COVER STORY

Running Back

After a dramatic fall from grace six years ago, a humbled George Allen has returned to the trail, seeking his old Senate seat. But the specter of his “macaca” moment is never far away.

Updated: May 29, 2013 | 10:04 p.m.
June 21, 2012 | 3:00 p.m.

Off the bench: Allen presses the flesh at Virginia’s Shad Planking event. (Shane Goldmacher)

WOODBRIDGE, Va.—George Allen just doesn’t spit like he used to.

The Republican Senate candidate still travels the campaign trail in black cowboy boots. He still sports the occasional outsized belt buckle. But for a man who used to proudly tout his ability to refuel on chaw without ever touching the tobacco, there is nary a spit cup to be seen.

It’s not that the former and would-be future GOP senator from Virginia doesn’t still chew tobacco. Those who know him say that he does. But he has excised the ritual from his political persona. If Allen has made a conscious decision about this, he doesn’t let on. “You know what Mark Twain once said?” he says, his boots clomping across a parking lot after an hour of shaking voters’ hands in a suburban appliance store. “Nothing needs more reforming than somebody else’s habit.”

Six years ago, much of Allen’s tattered image was in need of reforming, his tobacco dipping the least of his problems. He had just lost a bitter reelection campaign that had transformed him from a vaunted presidential hopeful into an unemployed politician—and one caricatured as a racist bully at that. It was a dismal loss punctuated by his use of the word “macaca,” the obscure ethnic slur heard around the political world.

Now, as Allen tries to mount a historic comeback—only two ousted U.S. senators in the past 50 years have returned to that august body after losing reelection—it’s not just the tobacco that’s missing. Gone is much of the swagger that marked his ascent to national prominence, the bravado and good ol’ boy authenticity that once drew rave reviews from conservative pundits and favorable comparisons to the likes of Ronald Reagan and George W. Bush. Everywhere Allen goes, a new Democratic “tracker” follows, ready to catch any slip-ups. And just like the subject of the “macaca” moment six years ago, the tracker is of South Asian descent.

To borrow from the sports analogies that Allen, the son of a Hall of Fame NFL coach by the same name, so loves, he can look at times very much like the ballplayer who missed his last shot or dropped the last pass thrown his way: tight, tentative, cautious, even constrained.

As he crisscrosses the commonwealth, Allen is trying to get his mojo back, betting on the fact that if there is one thing America loves better than tearing down its heroes, it’s building them back up again. The first step in his recovery came earlier this month when he swatted away three GOP primary opponents with ease. The bigger test looms in November when he faces Democrat Tim Kaine, who, like Allen, is a popular former governor with a track record of political success. Poll after poll has pegged the race as a dead heat.
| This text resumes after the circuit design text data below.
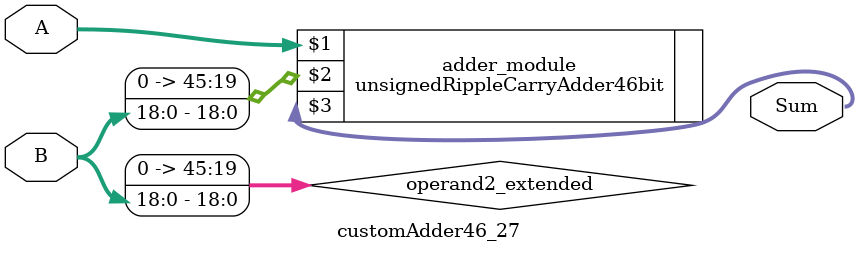
<source format=v>
module customAdder46_27(
                        input [45 : 0] A,
                        input [18 : 0] B,
                        
                        output [46 : 0] Sum
                );

        wire [45 : 0] operand2_extended;
        
        assign operand2_extended =  {27'b0, B};
        
        unsignedRippleCarryAdder46bit adder_module(
            A,
            operand2_extended,
            Sum
        );
        
        endmodule
        
</source>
The stakes could not be higher. Many analysts see Virginia as a bellwether for control of the Senate. Kaine and Allen have raised more than $15 million between them. Super PACs for each side are armed for battle. And the national party committees have already reserved nearly $13 million in television airtime here this fall—more than in any other state.

In 2006, it was Allen’s defeat that cost the GOP the Senate. This year, he could be the deciding vote to take it back.

A DEEP-ROOTED TREE

For those who know George Allen, the question of a political comeback was always one of when, not if.
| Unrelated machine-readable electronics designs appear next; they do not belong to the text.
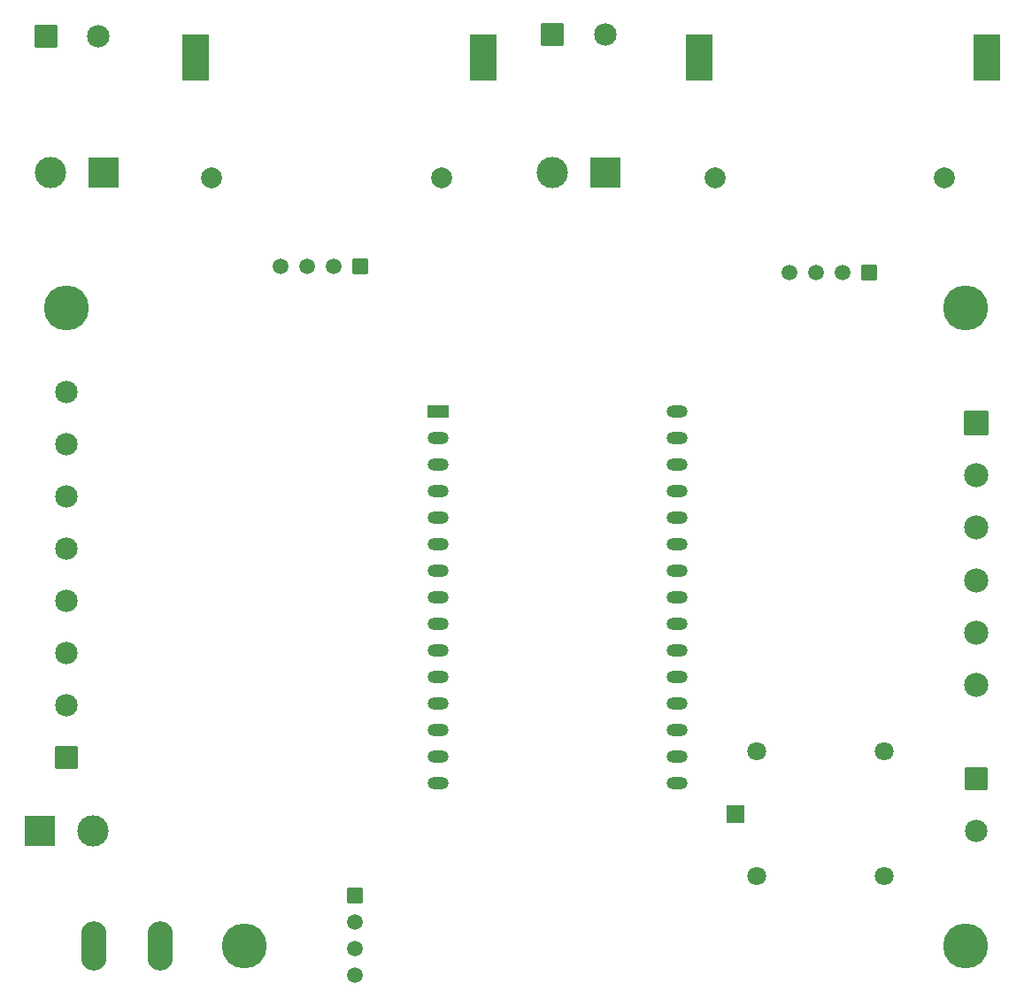
<source format=gbr>
G04 #@! TF.GenerationSoftware,KiCad,Pcbnew,8.0.3*
G04 #@! TF.CreationDate,2024-07-17T14:24:22-06:00*
G04 #@! TF.ProjectId,coilSafety,636f696c-5361-4666-9574-792e6b696361,v2*
G04 #@! TF.SameCoordinates,Original*
G04 #@! TF.FileFunction,Soldermask,Bot*
G04 #@! TF.FilePolarity,Negative*
%FSLAX46Y46*%
G04 Gerber Fmt 4.6, Leading zero omitted, Abs format (unit mm)*
G04 Created by KiCad (PCBNEW 8.0.3) date 2024-07-17 14:24:22*
%MOMM*%
%LPD*%
G01*
G04 APERTURE LIST*
G04 Aperture macros list*
%AMRoundRect*
0 Rectangle with rounded corners*
0 $1 Rounding radius*
0 $2 $3 $4 $5 $6 $7 $8 $9 X,Y pos of 4 corners*
0 Add a 4 corners polygon primitive as box body*
4,1,4,$2,$3,$4,$5,$6,$7,$8,$9,$2,$3,0*
0 Add four circle primitives for the rounded corners*
1,1,$1+$1,$2,$3*
1,1,$1+$1,$4,$5*
1,1,$1+$1,$6,$7*
1,1,$1+$1,$8,$9*
0 Add four rect primitives between the rounded corners*
20,1,$1+$1,$2,$3,$4,$5,0*
20,1,$1+$1,$4,$5,$6,$7,0*
20,1,$1+$1,$6,$7,$8,$9,0*
20,1,$1+$1,$8,$9,$2,$3,0*%
G04 Aperture macros list end*
%ADD10RoundRect,0.102000X-0.975000X-0.975000X0.975000X-0.975000X0.975000X0.975000X-0.975000X0.975000X0*%
%ADD11C,2.154000*%
%ADD12R,3.000000X3.000000*%
%ADD13C,3.000000*%
%ADD14C,4.300000*%
%ADD15C,2.000000*%
%ADD16R,2.500000X4.500000*%
%ADD17RoundRect,0.102000X0.644000X0.644000X-0.644000X0.644000X-0.644000X-0.644000X0.644000X-0.644000X0*%
%ADD18C,1.492000*%
%ADD19RoundRect,0.102000X-0.644000X0.644000X-0.644000X-0.644000X0.644000X-0.644000X0.644000X0.644000X0*%
%ADD20RoundRect,0.102000X0.975000X-0.975000X0.975000X0.975000X-0.975000X0.975000X-0.975000X-0.975000X0*%
%ADD21R,2.000000X1.200000*%
%ADD22O,2.000000X1.200000*%
%ADD23R,1.803400X1.803400*%
%ADD24C,1.803400*%
%ADD25O,2.454000X4.704000*%
%ADD26RoundRect,0.102000X-1.050000X1.050000X-1.050000X-1.050000X1.050000X-1.050000X1.050000X1.050000X0*%
%ADD27C,2.304000*%
%ADD28RoundRect,0.102000X-0.975000X0.975000X-0.975000X-0.975000X0.975000X-0.975000X0.975000X0.975000X0*%
G04 APERTURE END LIST*
D10*
X106000000Y-57000000D03*
D11*
X111000000Y-57000000D03*
D12*
X159540000Y-70000000D03*
D13*
X154460000Y-70000000D03*
D12*
X111540000Y-70000000D03*
D13*
X106460000Y-70000000D03*
D14*
X108000000Y-83000000D03*
D10*
X154500000Y-56837500D03*
D11*
X159500000Y-56837500D03*
D15*
X170000000Y-70500000D03*
X192000000Y-70500000D03*
D16*
X196000000Y-59000000D03*
X168500000Y-59000000D03*
D17*
X136080000Y-79000000D03*
D18*
X133540000Y-79000000D03*
X131000000Y-79000000D03*
X128460000Y-79000000D03*
D19*
X135600000Y-139190000D03*
D18*
X135600000Y-141730000D03*
X135600000Y-144270000D03*
X135600000Y-146810000D03*
D20*
X108000000Y-126000000D03*
D11*
X108000000Y-121000000D03*
X108000000Y-116000000D03*
X108000000Y-111000000D03*
X108000000Y-106000000D03*
X108000000Y-101000000D03*
X108000000Y-96000000D03*
X108000000Y-91000000D03*
D12*
X105460000Y-133000000D03*
D13*
X110540000Y-133000000D03*
D14*
X125000000Y-144000000D03*
X194000000Y-83000000D03*
D21*
X143546000Y-92900260D03*
D22*
X143546000Y-95440260D03*
X143546000Y-97980260D03*
X143546000Y-100520260D03*
X143546000Y-103060260D03*
X143546000Y-105600260D03*
X143546000Y-108140260D03*
X143546000Y-110680260D03*
X143546000Y-113220260D03*
X143546000Y-115760260D03*
X143546000Y-118300260D03*
X143546000Y-120840260D03*
X143546000Y-123380260D03*
X143546000Y-125920260D03*
X143546000Y-128460260D03*
X166406000Y-128460260D03*
X166406000Y-125920260D03*
X166406000Y-123380260D03*
X166406000Y-120840260D03*
X166406000Y-118300260D03*
X166406000Y-115760260D03*
X166406000Y-113220260D03*
X166406000Y-110680260D03*
X166406000Y-108140260D03*
X166406000Y-105600260D03*
X166406000Y-103060260D03*
X166406000Y-100520260D03*
X166406000Y-97980260D03*
X166406000Y-95440260D03*
X166406000Y-92900260D03*
D14*
X194000000Y-144000000D03*
D17*
X184810000Y-79600000D03*
D18*
X182270000Y-79600000D03*
X179730000Y-79600000D03*
X177190000Y-79600000D03*
D23*
X172024400Y-131365000D03*
D24*
X174031000Y-137359400D03*
X186223000Y-137359400D03*
X186223000Y-125370600D03*
X174031000Y-125370600D03*
D25*
X116937500Y-144000000D03*
X110637500Y-144000000D03*
D26*
X195000000Y-94000000D03*
D27*
X195000000Y-99000000D03*
X195000000Y-104000000D03*
X195000000Y-109000000D03*
X195000000Y-114000000D03*
X195000000Y-119000000D03*
D28*
X195000000Y-128000000D03*
D11*
X195000000Y-133000000D03*
D15*
X121837500Y-70500000D03*
X143837500Y-70500000D03*
D16*
X147837500Y-59000000D03*
X120337500Y-59000000D03*
M02*

</source>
The candidate stands more than 6 feet tall, with broad athletic shoulders that make him seem even taller, even if time has stooped them slightly. He grew up in a fiercely competitive family and played quarterback in high school and at the University of Virginia. His role model was his father, the hard-charging head coach of the Los Angeles Rams and Washington Redskins who prized winning above all else. The elder Allen traded draft picks he didn’t control, hired a spy to scout his competition, and once even denied knowing his own son (George’s brother Bruce) because Bruce had heckled an official during a game and was about to draw a penalty. “That kid’s not with us,” coach Allen told the referee.

While out of office, George Allen wrote What Washington Can Learn From the World of Sports, and in the book he recounted one of his dad’s favorite sayings: “Every time you lose, you die inside; but every time you win, you’re reborn.” At 60, Allen quite simply isn’t ready to be counted among the dead.

“As you learn from sports, when you get knocked down, you get back up,” says Allen, who spoke with National Journal during a recent swing across Northern Virginia, “and my father would always say, ‘Don’t brood over your mistakes—learn from them and improve.’ And I think of that every single day, and more often than once a day.”

No mistake, of course, was more fateful than what happened that day in 2006 when Allen, while campaigning near the Kentucky border, called out a 20-year-old Indian-American who was tracking him for his Senate opponent. “Let’s give a welcome to macaca, here,” Allen said, pointing. “Welcome to America and the real world of Virginia.” Allen quickly apologized, saying he didn’t know the word could be taken as an ethnic slur, but it was too late. The fallout consumed much of the rest of the campaign.